Cleveland, who teaches two classes at SJSU, resigned from Lawrence Livermore National Laboratory in Livermore Thursday after being placed on investigatory leave pending an FBI investigation of possible security leaks, according to a lab statement.

Inger Sagatun-Edwards, chair of the administration of justice department in which Cleveland teaches, said Monday Cleveland would not be suspended or terminated by SJSU without first being charged with a criminal offense.

"I imagine he will stay (at SJSU)," Sagatun-Edwards said.

Unlike Cleveland's counterintelligence post at Livermore, Sagatun-Edwards said Cleveland's intelligence and justice management courses at SJSU are not "relevant" to the FBI's on going espionage investigation.

FBI spokeswoman Larae Quy said Monday that Cleveland has not been charged with a crime.

Quy said she could not confirm or deny reports that Cleveland is referred to in FBI affidavits as a "former agent" with romantic ties to indicted Chinese double agent Katrina Leung.

"It (Cleveland's name) was probably leaked by non-FBI law enforcement officials in Los Angeles," Quy said.

Quy said she would not speculate further about the source of the leaks. She did say that those involved in the investigation were cooperating.
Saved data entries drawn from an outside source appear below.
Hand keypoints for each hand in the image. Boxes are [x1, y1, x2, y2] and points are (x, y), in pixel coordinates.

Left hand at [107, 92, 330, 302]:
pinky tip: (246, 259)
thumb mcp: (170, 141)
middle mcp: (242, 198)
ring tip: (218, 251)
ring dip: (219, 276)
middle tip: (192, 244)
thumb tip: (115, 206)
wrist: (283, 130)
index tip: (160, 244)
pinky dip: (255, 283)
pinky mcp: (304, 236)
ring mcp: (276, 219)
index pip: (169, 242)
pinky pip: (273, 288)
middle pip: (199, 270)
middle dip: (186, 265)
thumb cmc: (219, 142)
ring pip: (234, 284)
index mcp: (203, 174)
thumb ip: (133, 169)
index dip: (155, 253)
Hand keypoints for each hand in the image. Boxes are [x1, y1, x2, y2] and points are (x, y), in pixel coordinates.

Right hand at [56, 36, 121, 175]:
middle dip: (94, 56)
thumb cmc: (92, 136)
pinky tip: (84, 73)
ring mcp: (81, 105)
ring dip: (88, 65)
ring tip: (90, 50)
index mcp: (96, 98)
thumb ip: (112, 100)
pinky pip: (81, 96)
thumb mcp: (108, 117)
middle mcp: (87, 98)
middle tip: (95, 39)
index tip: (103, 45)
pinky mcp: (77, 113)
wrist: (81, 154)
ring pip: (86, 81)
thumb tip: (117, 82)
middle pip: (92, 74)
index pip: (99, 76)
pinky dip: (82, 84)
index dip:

Cleveland said Monday he is in no position to comment on his alleged involvement in the FBI's investigation of Leung and former FBI agent James J. Smith, both of whom were arrested Wednesday in southern California, according to a statement issued by U.S. Attorney Debra W. Yang.
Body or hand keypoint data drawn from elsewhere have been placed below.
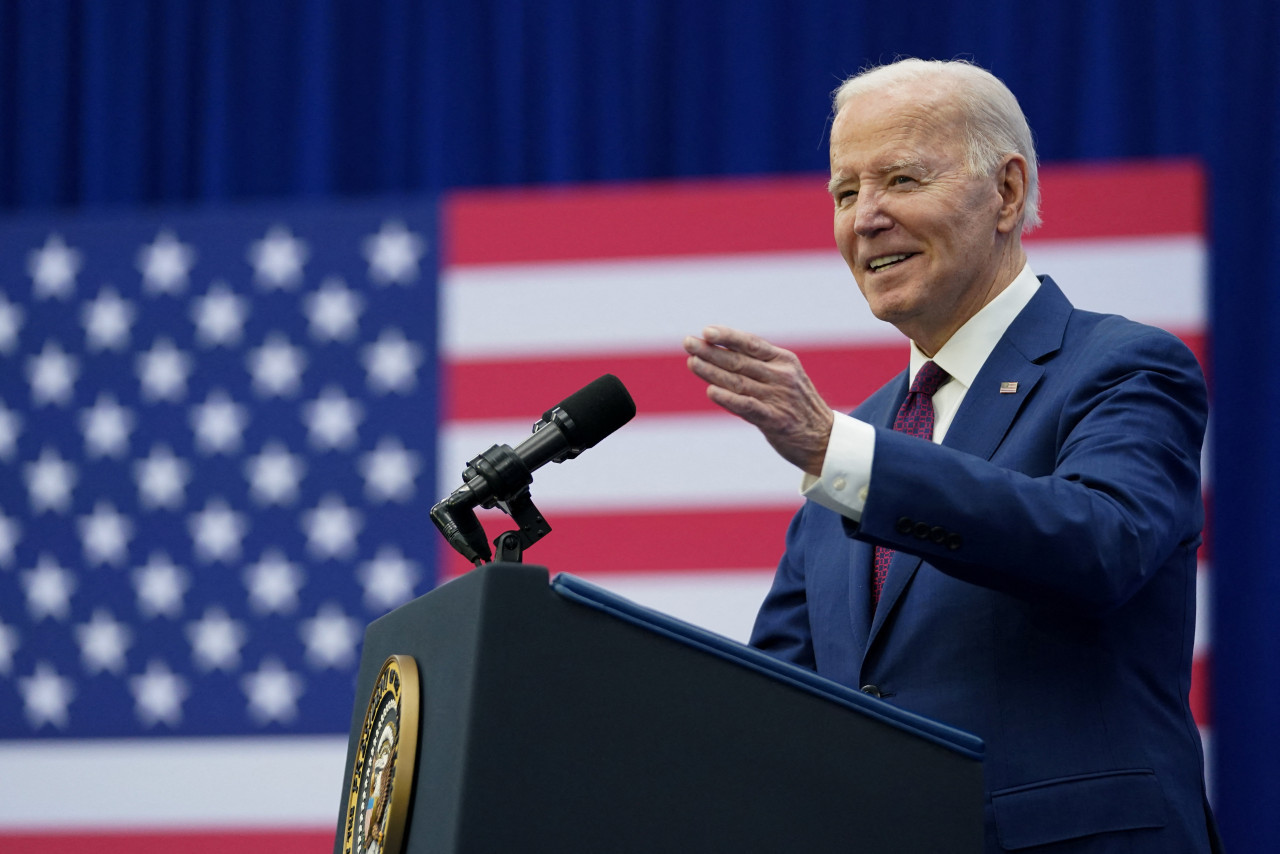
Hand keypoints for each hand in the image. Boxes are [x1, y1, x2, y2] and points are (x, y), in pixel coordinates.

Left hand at [684, 326, 833, 475]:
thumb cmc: (798, 406)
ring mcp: (779, 398)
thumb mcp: (786, 377)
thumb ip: (759, 366)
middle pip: (739, 361)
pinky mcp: (775, 420)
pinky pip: (747, 406)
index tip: (706, 331)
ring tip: (692, 362)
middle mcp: (781, 376)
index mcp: (784, 361)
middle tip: (688, 343)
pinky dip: (728, 399)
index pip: (751, 343)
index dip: (728, 336)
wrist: (825, 439)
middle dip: (710, 352)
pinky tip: (711, 391)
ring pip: (738, 381)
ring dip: (711, 372)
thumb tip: (720, 353)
Cleveland, who is married, said he would not comment about his alleged affair with Leung.

Leung faces preliminary charges of unauthorized copying of national defense information, and Smith faces preliminary charges of gross negligence in the handling of documents relating to national defense, according to Yang's statement.

Leung, 49, was acting as an "asset" of the United States, providing information on the People's Republic of China for nearly two decades, according to the statement.

During that time, a colleague - purported to be Cleveland - warned Smith, who was Leung's "handler," that Leung was having unauthorized contacts with Chinese intelligence officials, according to Yang's statement.

Students filing out of Cleveland's intelligence course Monday would not comment on their instructor's predicament.

Quy said Cleveland, 60, worked at the San Francisco office of the FBI from 1967 to 1993.